#### Exercise prompt
Please give the listing underneath again, exactly as shown.

#### Supplied material
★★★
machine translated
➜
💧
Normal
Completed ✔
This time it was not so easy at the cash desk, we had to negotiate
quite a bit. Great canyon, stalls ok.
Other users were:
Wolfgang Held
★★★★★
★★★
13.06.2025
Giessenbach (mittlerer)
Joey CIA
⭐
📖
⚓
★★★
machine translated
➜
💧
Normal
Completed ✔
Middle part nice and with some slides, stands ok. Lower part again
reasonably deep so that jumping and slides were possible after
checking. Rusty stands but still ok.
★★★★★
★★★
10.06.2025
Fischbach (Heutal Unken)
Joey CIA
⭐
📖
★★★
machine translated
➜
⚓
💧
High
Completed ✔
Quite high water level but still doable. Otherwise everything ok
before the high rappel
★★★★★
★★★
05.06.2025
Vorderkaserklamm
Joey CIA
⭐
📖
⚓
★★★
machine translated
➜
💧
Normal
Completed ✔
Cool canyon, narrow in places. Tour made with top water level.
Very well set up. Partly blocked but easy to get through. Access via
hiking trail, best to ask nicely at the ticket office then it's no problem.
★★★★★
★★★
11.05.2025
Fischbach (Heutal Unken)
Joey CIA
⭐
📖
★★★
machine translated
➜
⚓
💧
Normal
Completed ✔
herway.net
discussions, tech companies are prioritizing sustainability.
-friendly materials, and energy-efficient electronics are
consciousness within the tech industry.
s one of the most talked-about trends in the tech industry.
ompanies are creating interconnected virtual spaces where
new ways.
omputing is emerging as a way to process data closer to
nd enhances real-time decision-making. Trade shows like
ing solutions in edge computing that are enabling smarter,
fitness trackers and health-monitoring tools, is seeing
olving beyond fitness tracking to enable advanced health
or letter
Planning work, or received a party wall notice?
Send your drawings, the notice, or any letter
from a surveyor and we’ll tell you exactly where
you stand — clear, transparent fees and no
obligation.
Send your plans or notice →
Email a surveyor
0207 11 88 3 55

#### Task result
★★★
machine translated
➜
💧
Normal
Completed ✔
This time it was not so easy at the cash desk, we had to negotiate
quite a bit. Great canyon, stalls ok.
Other users were:
Wolfgang Held
★★★★★
★★★
13.06.2025
Giessenbach (mittlerer)
Joey CIA
⭐
📖
⚓
★★★
machine translated
➜
💧
Normal
Completed ✔
Middle part nice and with some slides, stands ok. Lower part again
reasonably deep so that jumping and slides were possible after
checking. Rusty stands but still ok.
★★★★★
★★★
10.06.2025
Fischbach (Heutal Unken)
Joey CIA
⭐
📖
★★★
machine translated
➜
⚓
💧
High
Completed ✔
Quite high water level but still doable. Otherwise everything ok
before the high rappel
★★★★★
★★★
05.06.2025
Vorderkaserklamm
Joey CIA
⭐
📖
⚓
★★★
machine translated
➜
💧
Normal
Completed ✔
Cool canyon, narrow in places. Tour made with top water level.
Very well set up. Partly blocked but easy to get through. Access via
hiking trail, best to ask nicely at the ticket office then it's no problem.
★★★★★
★★★
11.05.2025
Fischbach (Heutal Unken)
Joey CIA
⭐
📖
★★★
machine translated
➜
⚓
💧
Normal
Completed ✔
herway.net
discussions, tech companies are prioritizing sustainability.
-friendly materials, and energy-efficient electronics are
consciousness within the tech industry.
s one of the most talked-about trends in the tech industry.
ompanies are creating interconnected virtual spaces where
new ways.
omputing is emerging as a way to process data closer to
nd enhances real-time decision-making. Trade shows like
ing solutions in edge computing that are enabling smarter,
fitness trackers and health-monitoring tools, is seeing
olving beyond fitness tracking to enable advanced health
or letter
Planning work, or received a party wall notice?
Send your drawings, the notice, or any letter
from a surveyor and we’ll tell you exactly where
you stand — clear, transparent fees and no
obligation.
Send your plans or notice →
Email a surveyor
0207 11 88 3 55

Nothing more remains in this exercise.